When plans for LNG Canada, a big LNG export project on the British Columbia coast, were sanctioned two years ago this month, the move came as a welcome sign that Western Canadian natural gas producers might finally be able to break their long-standing reliance on just one export customer: the U.S. Access to Asian and other overseas gas markets became a high priority, in part because U.S. demand for Canadian gas had been sagging for years as production in the Marcellus/Utica and other U.S. plays came to meet the vast majority of domestic needs. But while construction on LNG Canada has steadily advanced, there are signs that delays could be mounting. Today, we begin a two-part update on this all-important Canadian LNG export project and its accompanying Coastal GasLink pipeline.
From the early days of gas market deregulation in the 1980s, Canada enjoyed an expanding love affair with its southern neighbor in the form of growing natural gas exports. With U.S. domestic gas supplies looking to be heading toward terminal decline in the early 2000s, Western Canada’s abundant supplies and rising gas prices throughout North America appeared to be locking in a vast, profitable, and long-term gas export relationship. Also, a number of LNG import terminals were developed in the U.S. in anticipation of shipped-in gas supplies from overseas.
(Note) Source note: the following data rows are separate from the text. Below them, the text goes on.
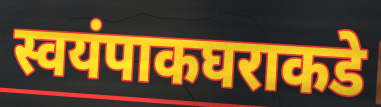
स्वयंपाकघराकडेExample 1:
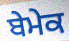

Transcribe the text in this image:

ਬੇਮੇਕ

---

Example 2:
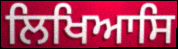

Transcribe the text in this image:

ਲਿਖਿਆਸਿ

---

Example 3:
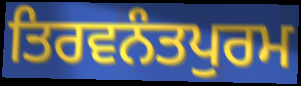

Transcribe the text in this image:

ਤਿਰਵਨੰਤਪੁਰਮ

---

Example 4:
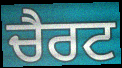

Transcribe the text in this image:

ਚੈਰਟ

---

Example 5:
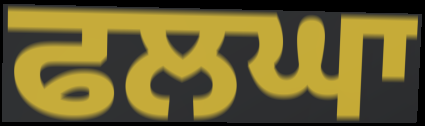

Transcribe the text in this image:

ਫਲਘਾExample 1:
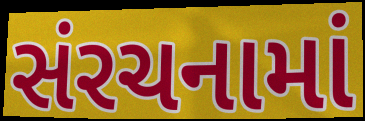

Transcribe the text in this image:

સંરચનામાં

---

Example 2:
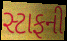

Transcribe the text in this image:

સ્ટાફની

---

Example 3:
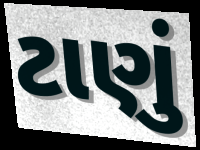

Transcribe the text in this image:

ટાણું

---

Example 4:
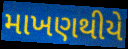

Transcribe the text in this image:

માખણથીયે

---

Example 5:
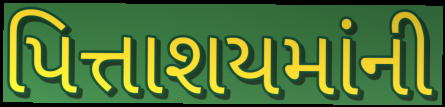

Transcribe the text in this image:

પિત્તાશયમાંનીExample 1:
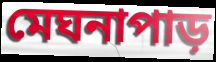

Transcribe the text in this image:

মেঘনাপাড়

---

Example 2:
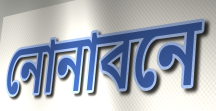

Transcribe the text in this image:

নোনাবনে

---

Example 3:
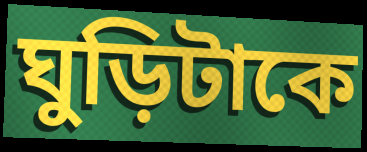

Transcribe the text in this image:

ঘুড়িটাকে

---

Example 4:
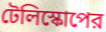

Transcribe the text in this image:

টেলিস্কোপের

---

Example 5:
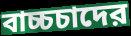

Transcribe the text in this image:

বাচ্চচাদেরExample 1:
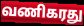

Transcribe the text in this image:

வணிகரது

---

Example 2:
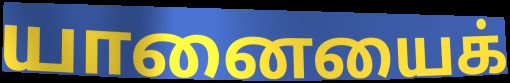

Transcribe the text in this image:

யானையைக்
That all changed with the Shale Revolution, which turned the U.S. into a gas production powerhouse. Steadily expanding U.S. gas supplies over the past decade reduced the need for Canadian gas and sent Canada’s gas exports into a sort of terminal decline of their own. The share of U.S. gas demand met by Canadian supplies collapsed (on a net basis) from 10.5% (~7 Bcf/d) in 2010 to just 5.1% (~4.3 Bcf/d) through the first seven months of 2020, based on data from the U.S. Energy Information Administration (EIA). At the same time, some of those U.S. LNG import terminals were re-purposed as export terminals to deal with the new abundance of U.S. gas supplies.